© JUNGE FREIHEIT Verlag GmbH & Co.  www.jungefreiheit.de    16/00 14. April 2000

 
Kolumne
Altlasten
von Klaus Motschmann

Von Zeit zu Zeit wird aus jeweils gegebenem Anlaß ein alter Streit neu entfacht: der Streit um den Umgang mit den Stasi-Akten bzw. mit den IM, die an dem Zustandekommen des 180 Kilometer langen Aktenungetüms wesentlich beteiligt waren. So widersprüchlich die Argumente über die Verwertbarkeit dieses Materials im einzelnen auch sind, so besteht in einer sehr wichtigen Hinsicht inzwischen eine weitgehende Übereinstimmung, die an den schlechten Grundsatz einer bestimmten Historiker-Zunft erinnert: "Quod non est in actis, non es in mundo" – "Was nicht in den Akten steht, existiert nicht in dieser Welt". Die politische Auseinandersetzung mit bestimmten Personen oder Gruppen wegen ihrer politischen Rolle in der alten Bundesrepublik bzw. der früheren DDR wird maßgeblich durch die "Aktenlage" bestimmt – und immer weniger durch die jedermann zugänglichen Fakten. Die Stasi-Akten haben zumindest in dieser Hinsicht einen sehr hohen Aussagewert und werden dementsprechend auch in weiten Teilen der Medien genutzt.

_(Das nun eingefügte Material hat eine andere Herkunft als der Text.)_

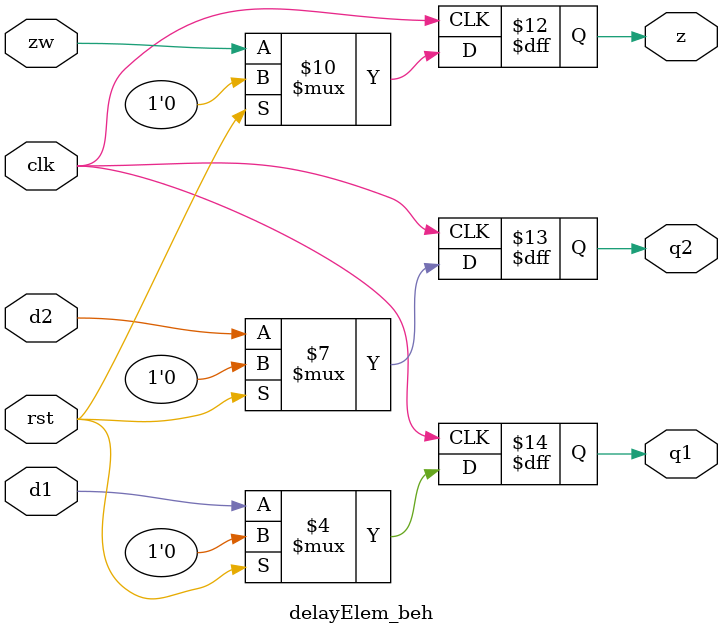
<source format=v>
`timescale 1ns / 1ps
module count01(x, z, clk, rst);
input x, clk, rst;
output z;
wire z;

wire q2, q1;
wire d2, d1, zw;

stateTransFn_beh stfb(d2, d1, x, q2, q1);
outputFn_beh ofb(zw, x, q2, q1);
delayElem_beh deb(z, q2, q1, zw, d2, d1, clk, rst);

endmodule

module stateTransFn_beh (d2, d1, x, q2, q1);
input x, q2, q1;
output d2, d1;
wire d2, d1;
assign d2 = x;
assign d1 = (~x&~q1)|(~x&q2)|(q2&~q1);
endmodule

module outputFn_beh (zw, x, q2, q1);
input x, q2, q1;
output zw;
wire zw;
assign zw = (q1&q2&~x)|(x&~q2&q1);
endmodule

module delayElem_beh (z, q2, q1, zw, d2, d1, clk, rst);
input zw, d2, d1, clk, rst;
output z, q2, q1;
reg z, q2, q1;
always @(posedge clk)
	if(rst==1)
	begin
		z <= 0;
		q2 <= 0;
		q1 <= 0;
	end
	else
	begin
		z <= zw;
		q2 <= d2;
		q1 <= d1;
	end
endmodule

</source>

Eine sehr naheliegende Frage wird in diesem Zusammenhang nicht gestellt: Warum sollte die Stasi bestimmte Personen, sei es in den alten Bundesländern oder in der früheren DDR, förmlich per Unterschrift zur Mitarbeit gewinnen und womöglich auch noch der Leitung eines Führungsoffiziers der Stasi unterstellen, wenn sie bereits ohne eine derartige Vereinbarung und völlig freiwillig die von der Stasi angestrebten Ziele verfolgten? Jeder direkte Kontakt, womöglich durch konspirative Treffen, hätte diesen Personenkreis lediglich verschreckt und auf den Boden der Tatsachen zurückgeholt.

Deshalb gehörte es – und gehört heute noch immer – zu den Grundsätzen kommunistischer Strategie und Taktik, zu bestimmten Personen und Gruppen keine direkten Kontakte zu unterhalten. Der langjährige Chef der KOMINTERN, Georgi Dimitroff (1882–1949) hat diesen Grundsatz in einprägsamer Kürze wie folgt formuliert: "Überlassen wir die Arbeit unseren Freunden! Wir müssen uns immer vor Augen halten, daß jemand, der mit uns sympathisiert, im allgemeinen mehr wert ist als ein Dutzend militanter Kommunisten. Ein Universitätsprofessor, der ohne Parteimitglied zu sein, sich für die Interessen der Sowjetunion (d.h. für den Weltkommunismus, K.M.) einsetzt, ist mehr wert als hundert Leute mit einem Parteibuch; ein angesehener Schriftsteller oder ein General sind wichtiger als 500 arme Teufel, die nichts anderes tun können als sich von der Polizei zusammenschlagen zu lassen."

 

Prof. Dr. Klaus Motschmann lehrte Politikwissenschaften an  der Hochschule der Künste in Berlin.